Offense of Conviction

Term of

Imprisonment

Allen Levinson

(31, Nigeria)

Conspiracy to Commit

Mail and Wire Fraud

78 months

T’Andre McNeely

(33, California)

Conspiracy to Commit

Mail and Wire Fraud

78 months

Michael Carr

(33, California)

Conspiracy to Commit

Mail and Wire Fraud

78 months

Dariy Pankov

(29, Russia)

Conspiracy to Commit

Access Device and Computer Fraud

60 months

Glib Ivanov-Tolpintsev

(29, Ukraine)

Conspiracy to Commit

Access Device and Computer Fraud

48 months

Alexandru Habasescu

(31, Moldova)

Access Device Fraud

41 months

Adedotun Adejumo

(45, Oklahoma)

Conspiracy to Commit Wire Fraud

33 months

Pavlo Kharmanskyi

(32, Ukraine)

Access Device Fraud

30 months

Joshua Spencer

(29, New York)

Conspiracy to Commit

Access Device Fraud

28 months

Ibrahim Jinadu

(36, Georgia)

Conspiracy to Commit

Wire Fraud

27 months

Brandon Williams

(34, California)

Conspiracy to Commit

Mail and Wire Fraud

12 months

Harold McKinzie

(29, Illinois)

Wire Fraud

5 years’ probation

Bamidele Omotosho

(42, Nigeria)

Conspiracy to Commit Wire Fraud

Sentence pending

Olayemi Adafin

(38, United Kingdom)

Conspiracy to Commit Wire Fraud

Sentence pending

Olakunle Oyebanjo

(29, United Kingdom)

Conspiracy to Commit Wire Fraud

Sentence pending

Akinola Taylor

(38, United Kingdom)

Conspiracy to Commit Wire Fraud

Sentence pending

Oluwarotimi Ogunlana

(29, Texas)

Conspiracy to Commit Wire Fraud

Sentence pending

In addition to the individuals above, xDedic Marketplace buyers Olufemi Odedeyi (42, United Kingdom) and Oluwaseyi Shodipe (41, United Kingdom) have been charged with conspiracy to commit wire fraud and aggravated identity theft. Both and are pending extradition from the United Kingdom. Shodipe has also been charged with making false claims and theft of government funds. If convicted, Odedeyi and Shodipe each face a maximum penalty of 20 years in federal prison.

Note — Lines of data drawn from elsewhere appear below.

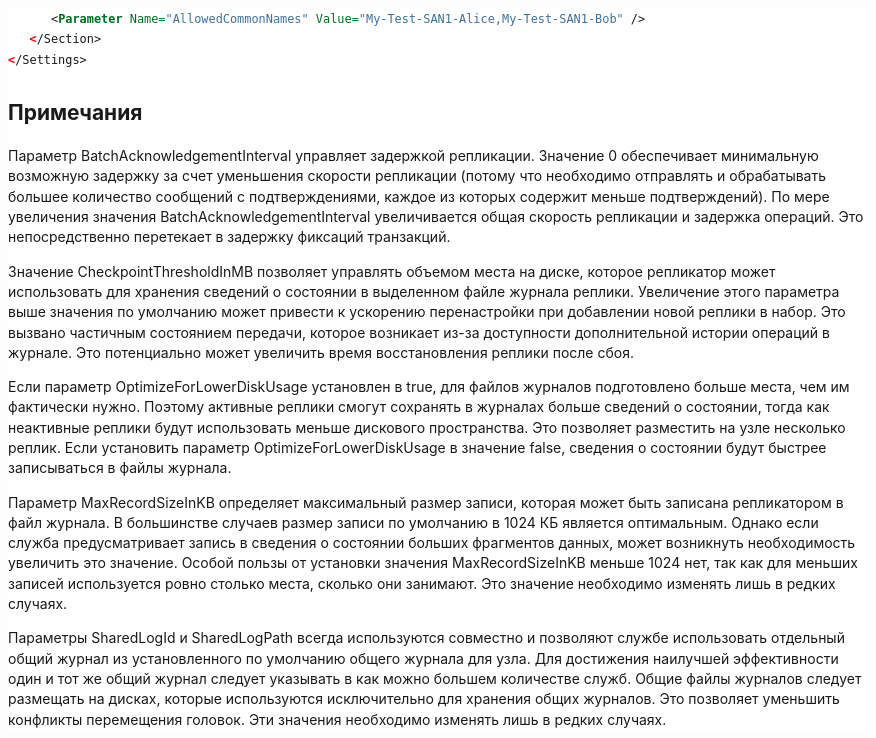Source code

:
 ```xml
      <Parameter Name="AllowedCommonNames" Value="My-Test-SAN1-Alice,My-Test-SAN1-Bob" />
   </Section>
</Settings>
```

## <a name="remarks"></a>Примечания
Параметр BatchAcknowledgementInterval управляет задержкой репликации. Значение 0 обеспечивает минимальную возможную задержку за счет уменьшения скорости репликации (потому что необходимо отправлять и обрабатывать большее количество сообщений с подтверждениями, каждое из которых содержит меньше подтверждений).
По мере увеличения значения BatchAcknowledgementInterval увеличивается общая скорость репликации и задержка операций. Это непосредственно перетекает в задержку фиксаций транзакций.

Значение CheckpointThresholdInMB позволяет управлять объемом места на диске, которое репликатор может использовать для хранения сведений о состоянии в выделенном файле журнала реплики. Увеличение этого параметра выше значения по умолчанию может привести к ускорению перенастройки при добавлении новой реплики в набор. Это вызвано частичным состоянием передачи, которое возникает из-за доступности дополнительной истории операций в журнале. Это потенциально может увеличить время восстановления реплики после сбоя.

Если параметр OptimizeForLowerDiskUsage установлен в true, для файлов журналов подготовлено больше места, чем им фактически нужно. Поэтому активные реплики смогут сохранять в журналах больше сведений о состоянии, тогда как неактивные реплики будут использовать меньше дискового пространства. Это позволяет разместить на узле несколько реплик. Если установить параметр OptimizeForLowerDiskUsage в значение false, сведения о состоянии будут быстрее записываться в файлы журнала.

Параметр MaxRecordSizeInKB определяет максимальный размер записи, которая может быть записана репликатором в файл журнала. В большинстве случаев размер записи по умолчанию в 1024 КБ является оптимальным. Однако если служба предусматривает запись в сведения о состоянии больших фрагментов данных, может возникнуть необходимость увеличить это значение. Особой пользы от установки значения MaxRecordSizeInKB меньше 1024 нет, так как для меньших записей используется ровно столько места, сколько они занимают. Это значение необходимо изменять лишь в редких случаях.

Параметры SharedLogId и SharedLogPath всегда используются совместно и позволяют службе использовать отдельный общий журнал из установленного по умолчанию общего журнала для узла. Для достижения наилучшей эффективности один и тот же общий журнал следует указывать в как можно большем количестве служб. Общие файлы журналов следует размещать на дисках, которые используются исключительно для хранения общих журналов. Это позволяет уменьшить конфликты перемещения головок. Эти значения необходимо изменять лишь в редких случаях.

These cases were led by the Tampa Division of the Federal Bureau of Investigation and the Tampa Field Office of Internal Revenue Service – Criminal Investigation. Substantial assistance was provided by the IRS-CI Cyber Crimes Unit (Washington, D.C.), the Department of Justice’s Office of International Affairs, and Homeland Security Investigations. This investigation also benefited greatly from cooperation with foreign law enforcement in Belgium, Georgia, Germany, Poland, Spain, the United Kingdom, Romania, Switzerland, Estonia, Latvia, Bulgaria, Ukraine, Lithuania, and Moldova. The cases are being prosecuted by Assistant United States Attorneys Rachel K. Jones, Carlton C. Gammons, and Suzanne Nebesky.